Source: UM-Dearborn
Forty-two-year-old Quan Neloms counts himself lucky that his childhood overlapped the golden age of hip hop. Make a movie based on his teenage years growing up in Detroit in the ’90s— which by the way, he’s working on a screenplay for — and you’d see a lunchroom full of kids pounding out beats on tables and friends circling up in groups to rap or beatbox until the bell called them back to class.
After school, the venue would switch to the Hip Hop Shop, a Detroit clothing store where Neloms and his friends came of age at Saturday open mics with J Dilla, Eminem and musicians from the D12 collective, before these artists were known to national audiences.

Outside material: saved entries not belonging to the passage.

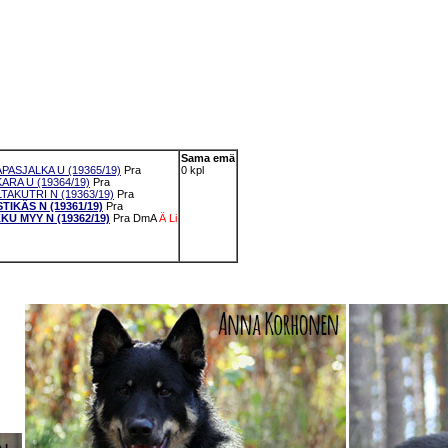
Sama emä
PASJALKA U (19365/19)
Pra
0 kpl
ARA U (19364/19)
Pra
TAKUTRI N (19363/19)
Pra
TIKÄS N (19361/19)
Pra
KU MYY N (19362/19)
Pra
DmA
Ä
Li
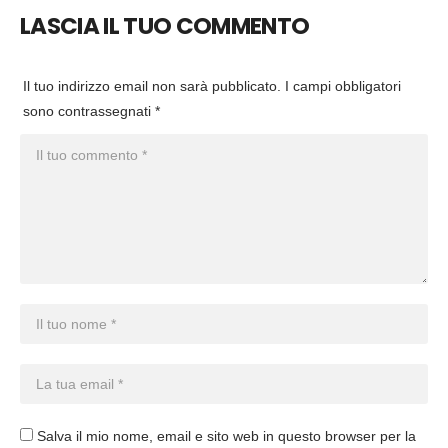
LASCIA IL TUO COMMENTO
Il tuo indirizzo email non sarà pubblicato.
I campi obbligatori
sono contrassegnati
*
Salva il mio nome, email e sito web in questo browser per la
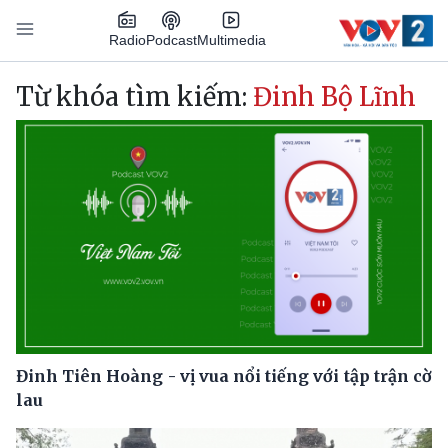
Nhảy đến nội dung
Podcast
Radio
Multimedia
Main navigation
Từ khóa tìm kiếm:
Đinh Bộ Lĩnh
Đinh Tiên Hoàng - vị vua nổi tiếng với tập trận cờ
lau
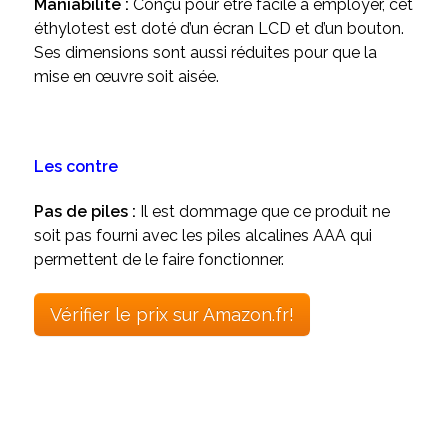
Maniabilité :
Conçu pour être facile à employer, cet
éthylotest est doté d’un écran LCD et d’un bouton.
Ses dimensions sont aussi réduites pour que la
mise en œuvre soit aisée.
Les contre
Pas de piles :
Il est dommage que ce produit ne
soit pas fourni avec les piles alcalines AAA qui
permettent de le faire fonctionner.
Vérifier le prix sur Amazon.fr!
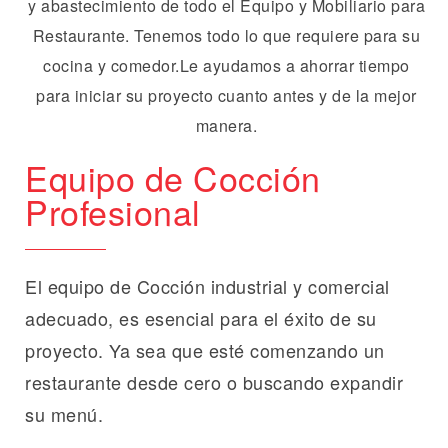
Equipo de Cocción
Profesional
El equipo de Cocción industrial y comercial
adecuado, es esencial para el éxito de su
proyecto. Ya sea que esté comenzando un
restaurante desde cero o buscando expandir
su menú.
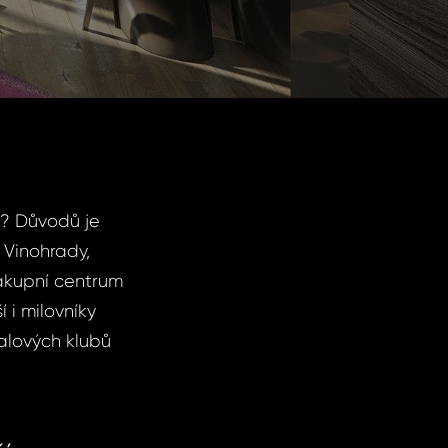
ch? Důvodů je
 Vinohrady,
nákupní centrum
 i milovníky
alových klubů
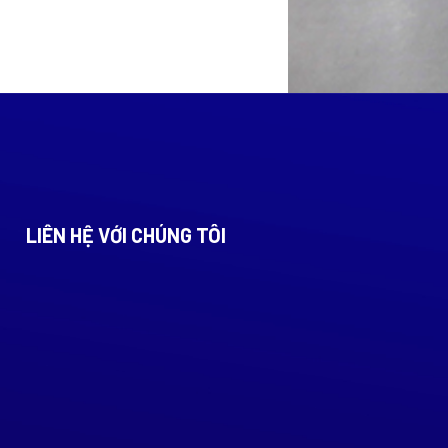
LIÊN HỆ VỚI CHÚNG TÔI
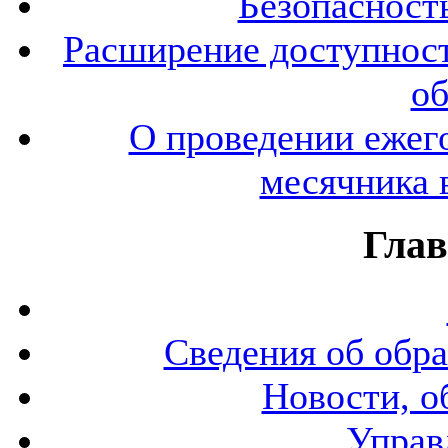
Безопасност
Расширение доступност
об
О проведении ежег
месячника 
Глав
Сведения об обра
Новости, о
Управ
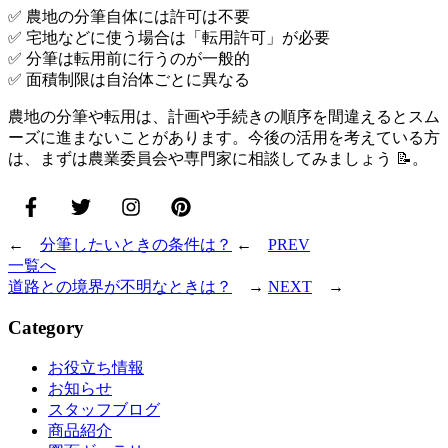
✅ 農地の分筆自体には許可は不要
✅ 宅地などに使う場合は「転用許可」が必要
✅ 分筆は転用前に行うのが一般的
✅ 面積制限は自治体ごとに異なる
農地の分筆や転用は、計画や手続きの順序を間違えるとスム
ーズに進まないことがあります。今後の活用を考えている方
は、まずは農業委員会や専門家に相談してみましょう 📝。
←
分筆したいときの条件は？
←
PREV
一覧へ
道路との境界が不明なときは？
→
NEXT
→
Category
お役立ち情報
お知らせ
スタッフブログ
商品紹介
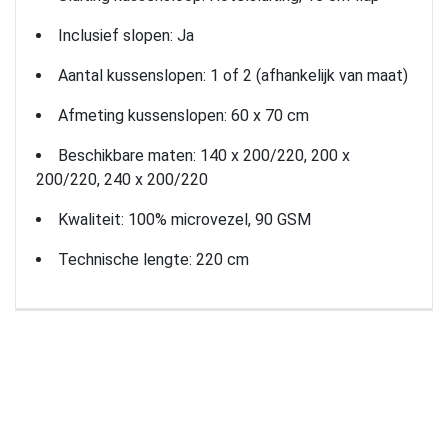
Inclusief slopen: Ja
Aantal kussenslopen: 1 of 2 (afhankelijk van maat)
Afmeting kussenslopen: 60 x 70 cm
Beschikbare maten: 140 x 200/220, 200 x
200/220, 240 x 200/220
Kwaliteit: 100% microvezel, 90 GSM
Technische lengte: 220 cm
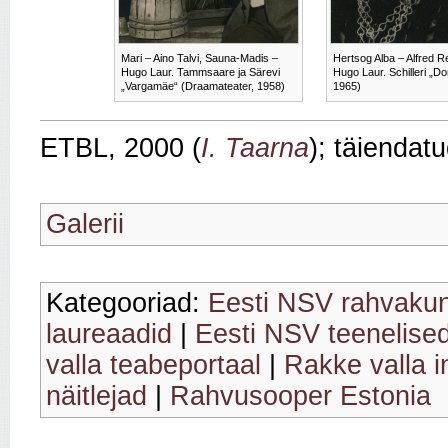
Mari – Aino Talvi, Sauna-Madis –
Hertsog Alba – Alfred R
Hugo Laur. Tammsaare ja Särevi
Hugo Laur. Schilleri „D
„Vargamäe“ (Draamateater, 1958)
1965)
ETBL, 2000 (
I. Taarna
); täiendat
Galerii
Kategooriad:
Eesti NSV rahvakun
laureaadid
|
Eesti NSV teenelise
valla teabeportaal
|
Rakke valla 
näitlejad
|
Rahvusooper Estonia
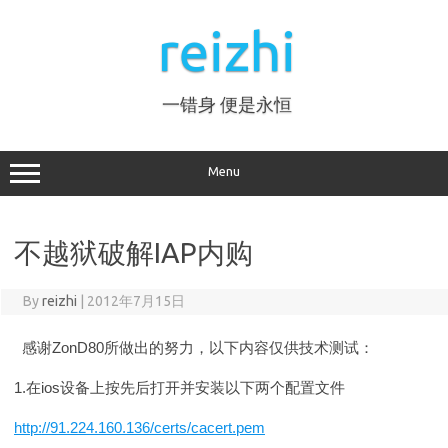
Skip
to
reizhi
content
一错身 便是永恒
Menu
不越狱破解IAP内购
By
reizhi
|
2012年7月15日
感谢ZonD80所做出的努力，以下内容仅供技术测试：
1.在ios设备上按先后打开并安装以下两个配置文件
http://91.224.160.136/certs/cacert.pem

Neloms, a veteran Detroit educator who’s been a lecturer at UM-Dearborn since 2021, likes to joke that his early studio experience made him the first member of Lyricist Society, the after-school group he started in 2009 when he was a high school teacher at the Douglass Academy for Young Men in Detroit.
Typically, the Lyricist Society process starts with the students discussing subjects, writing rhymes and laying down some foundational instrumentals, which they workshop as a group until they feel a track is ready to record. Then they hit the studio, aided by a professional producer who volunteers with the group. They also make music videos, which the kids shoot and edit.